Mari kita tertawa pada ironi ini: Jerman, yang pernah menertawakan krisis Yunani, kini menjadi bahan lelucon ekonomi. Tiga tahun stagnasi, dan ancaman dua tahun lagi, membawa bayang-bayang “dekade yang hilang” ala Jepang. Jika tarif penuh diberlakukan, kontraksi 0,3% menanti, kata para ahli. Ini bukan lagi soal pertumbuhan; ini soal bertahan hidup di tengah badai yang diciptakan oleh ego perdagangan transatlantik.
Tapi, tunggu, ada harapan, bukan? Merz, dengan jas rapi dan senyum optimis, berjanji membawa Jerman kembali ke puncak. Dana infrastruktur akan membangun jembatan—secara harfiah dan kiasan. Reformasi akan membuka dompet pemerintah. Tapi, di dunia yang dipimpin oleh tarif dan ketidakpastian, harapan ini terasa seperti membeli tiket lotre untuk menyelesaikan utang. Jerman, oh Jerman, apakah kau akan bangkit atau terus tersandung?
Dan Trump, sang sutradara drama ini, duduk di sisi Atlantik dengan tawa kecil. “Saya tak buru-buru,” katanya, sementara Jerman menunggu seperti pelayan yang lupa pesanan. Negosiasi dengan Brussels, yang melibatkan Jerman sebagai aktor utama, adalah teater absurd. Trump ingin $350 miliar untuk energi AS—harga yang bahkan Merkel, dengan ketegasannya, akan anggap gila. Jerman, terperangkap, hanya bisa berharap pada keajaiban diplomatik.
Laporan IMF menambah garam pada luka: Jerman, satu-satunya ekonomi G7 yang stagnan pada 2025. Industri berbasis ekspor, dari Volkswagen hingga BASF, tersandung oleh tarif dan ketidakpastian. Ini bukan lagi soal kehilangan momen; ini soal kehilangan dekade. Jika stagnasi berlanjut hingga lima tahun, seperti yang ditakutkan, Jerman bisa menatap krisis yang bukan sekadar statistik, tapi kenyataan sosial dan politik.

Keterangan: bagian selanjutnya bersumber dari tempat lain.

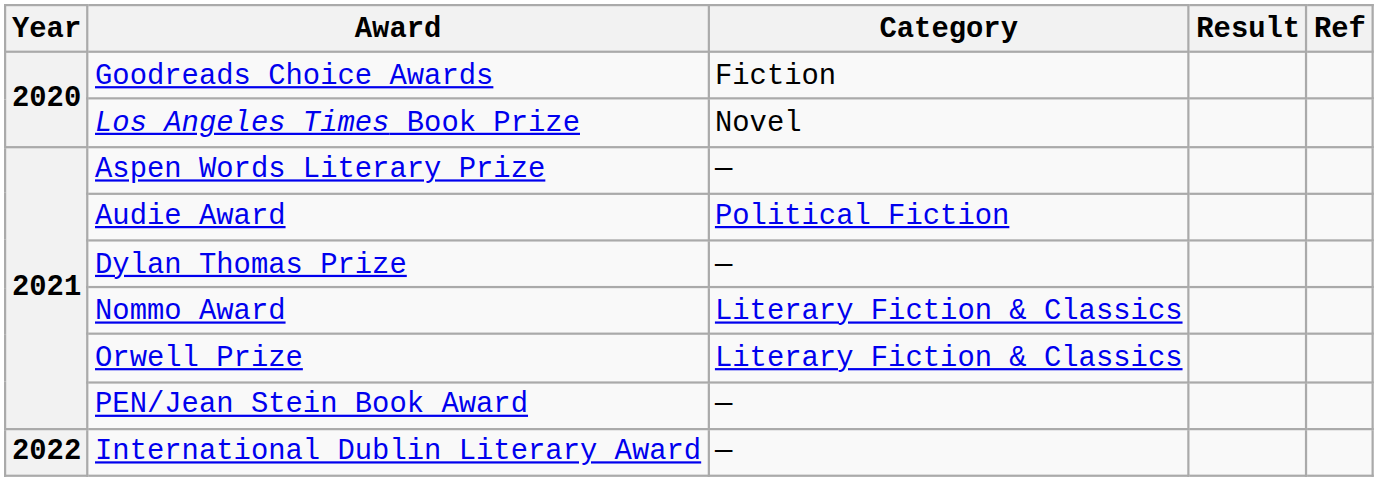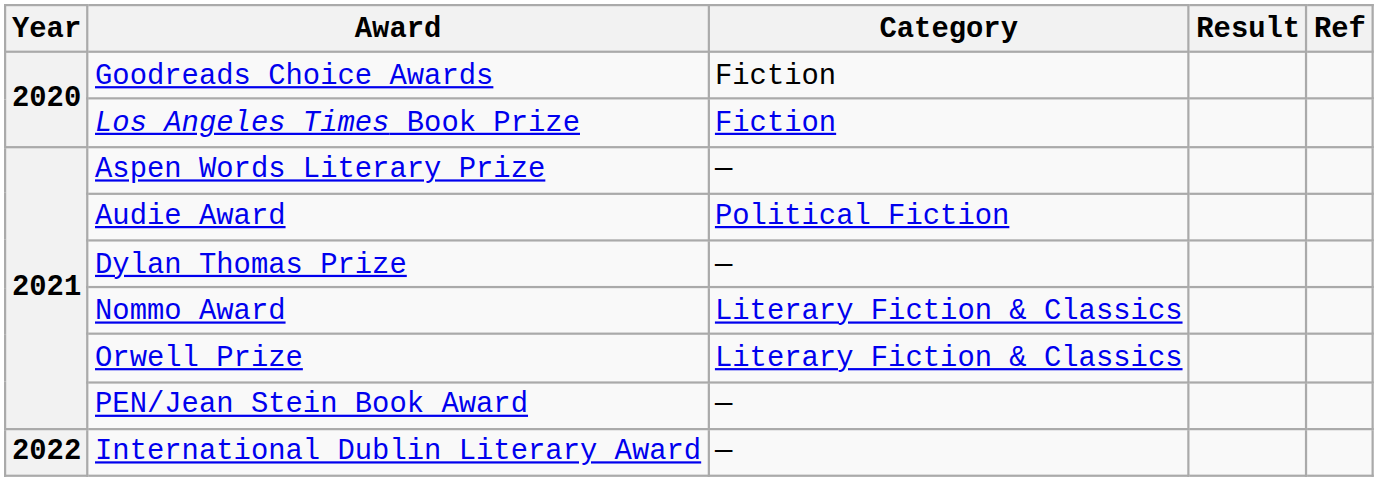Los Angeles Times Book Prize | Category: Novel -> Fiction
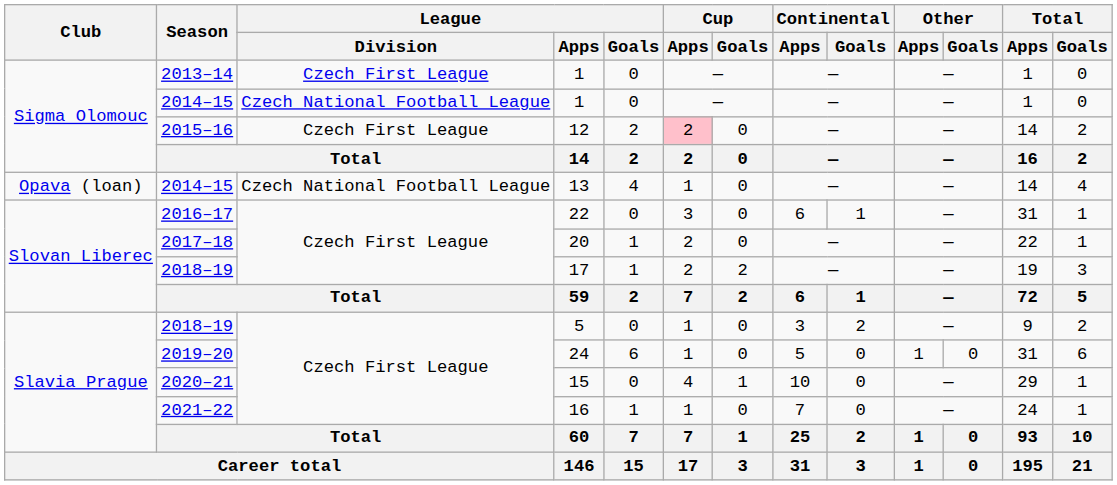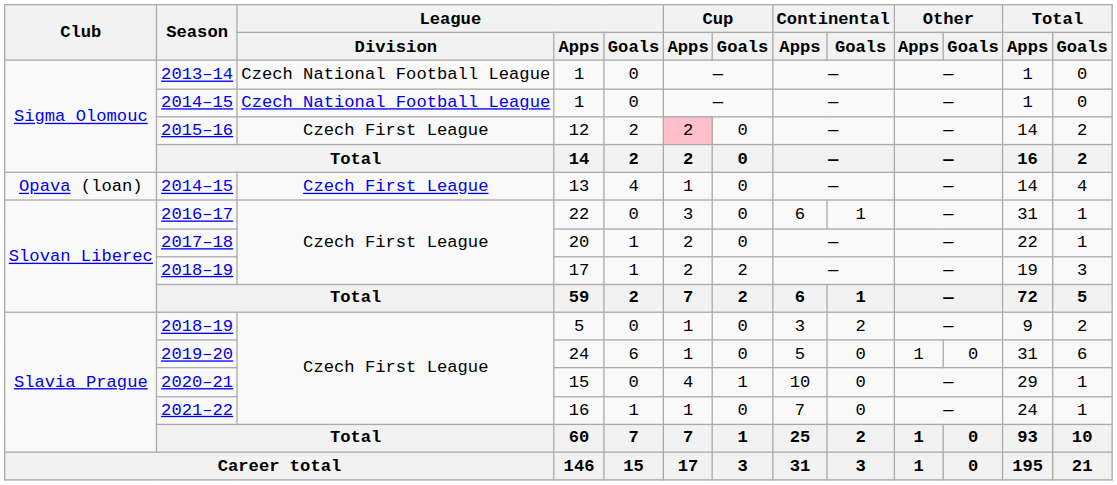2013–14 / 1 | League / Division: Czech First League -> Czech National Football League
13 | League / Division: Czech National Football League -> Czech First League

Jadi, di mana Jerman sekarang? Terseok-seok, seperti pelari maraton yang kehabisan napas di kilometer terakhir. Dana infrastruktur, reformasi, dan janji Merz adalah tali penyelamat, tapi badai tarif dan ketergantungan ekspor adalah angin yang mendorong ke belakang. Jerman bukan lagi raksasa yang tak tergoyahkan; ia adalah manusia biasa, berjuang di tengah dunia yang tak lagi memainkan aturan lamanya.
Oh, Jerman, negeri yang dulu mengajar dunia cara membangun mesin, kini belajar cara bertahan. Dana €500 miliar mungkin membangun jalan, tapi tak bisa membangun kembali kepercayaan yang hilang. Merz mungkin berjanji kejayaan, tapi tanpa solusi untuk tarif dan perdagangan, janji itu hanyalah kata-kata. Dan Trump? Ia terus menari, meninggalkan Jerman dalam tarian lambat menuju ketidakpastian, dengan tawa yang bergema di Atlantik.
Daftar Sumber
- (2025). Germany Faces Third Year of Economic Stagnation Amid US Tariff Hikes. Dikuti dari laporan internal pemerintah Jerman.

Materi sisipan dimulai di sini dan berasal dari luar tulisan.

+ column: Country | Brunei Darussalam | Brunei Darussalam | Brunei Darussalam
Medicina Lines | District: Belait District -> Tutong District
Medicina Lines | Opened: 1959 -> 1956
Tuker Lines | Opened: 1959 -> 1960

- RT News. (2025). Germany Facing Zero Growth in 2025 – Forecast. Tersedia di: https://www.rt.com/business/616130-germany-zero-growth-forecast/
- Federal Statistical Office of Germany. (2024). Trade Statistics: United States as Germany’s Top Trading Partner.
- Kiel Institute for the World Economy & Ifo Institute. (2025). Economic Impact Assessment of US Tariffs on German Economy.
- International Monetary Fund (IMF). (2025). World Economic Outlook: Germany’s 2025 Growth Forecast Revised to 0.0%.